Credit rating agency Moody’s said that though the takeover of Monsanto by the German chemical giant Bayer could require the sale of some overlapping businesses, the disposals were “not material” to the businesses.
Moody’s said the transaction is “likely to be scrutinised by antitrust authorities around the world, and particularly in the European Union and US, given the wave of consolidation in the global agribusiness industry”.
The sector is seeing a number of big mergers, including that of Dow Chemical with DuPont, and the acquisition by ChemChina of Syngenta.
Bayer has agreed to pay $128 per share for Monsanto.

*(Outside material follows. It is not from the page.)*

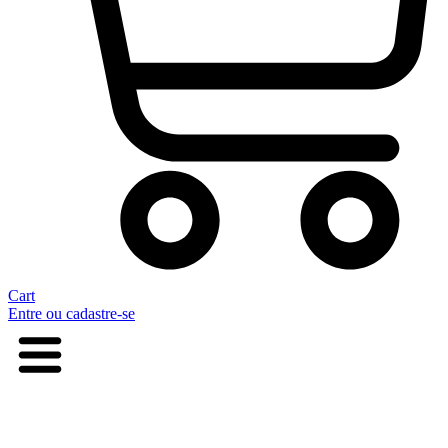
Cart
Entre ou cadastre-se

But shares are currently trading at around $102, indicating considerable scepticism as to whether the deal can get past legislators.
A key factor will be the extent to which Monsanto and Bayer’s businesses overlap. In sectors where each of the companies have significant market share, regulators may balk at the dominance of the combined entities.

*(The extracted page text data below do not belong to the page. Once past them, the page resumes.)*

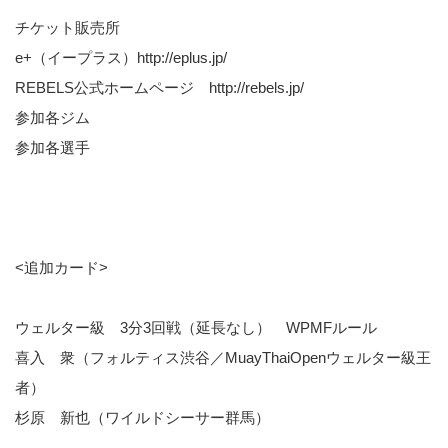
チケット販売所
e+（イープラス）http://eplus.jp/
REBELS公式ホームページ http://rebels.jp/
参加各ジム
参加各選手
<追加カード>
ウェルター級 3分3回戦（延長なし） WPMFルール
喜入 衆（フォルティス渋谷／MuayThaiOpenウェルター級王
者）
杉原 新也（ワイルドシーサー群馬）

In particular, Bayer must content with European Union anti-trust bodies, which are also scrutinising the other major deals in the sector.
Disposals may be necessary
As a result, the sale of portions of one or the other business may be necessary.
“Bayer has committed to make disposals that would reduce net sales of the combined business by up to $1.6 billion, if required by regulatory authorities,” Moody’s said.
“We believe that although regulators may require some disposals to reduce the combined group’s market shares in cotton or canola seeds, or glyphosate herbicide, these overlaps are not material to the combined businesses,” Moody’s said.
And so confident is Bayer of completing the purchase, that it has committed to a reverse break-up fee of $2bn payable to Monsanto should the deal fail.
Moody’s said the deal, which will create the world’s largest seeds and chemicals company, makes “sound strategic sense”.
“Their combined portfolio will be broad-based and well-balanced across indications and crops, putting the company in a good position to make a strong integrated offer to farmers.”
“The deal makes sense at a time when the agrochemical sector has been hurt by declining commodity prices as a result of successive bumper harvests in key countries such as the US and Brazil, and lower farming income,” Moody’s said.
Threat from debt levels
But Moody’s did warn of the potential effect of the acquisition on Bayer’s debt levels.
“Although Bayer intends to partly fund the transaction with equity, the acquisition will lead to a significant rise in its leverage,” Moody’s said.
“We estimate that Moody’s-adjusted total debt to EBITDA for the combined group would rise to around 4.0x at the end of 2017,” the agency warned.
Strong cash flow generating capacity was seen reducing Bayer’s debt after the acquisition.
“We estimate that Bayer should be able to reduce total debt to EBITDA to close to 3.0x… by the end of 2019,” Moody’s said.
Moody’s does not expect the deal to result in a rating downgrade of more than two notches, from Bayer’s current A3 rating.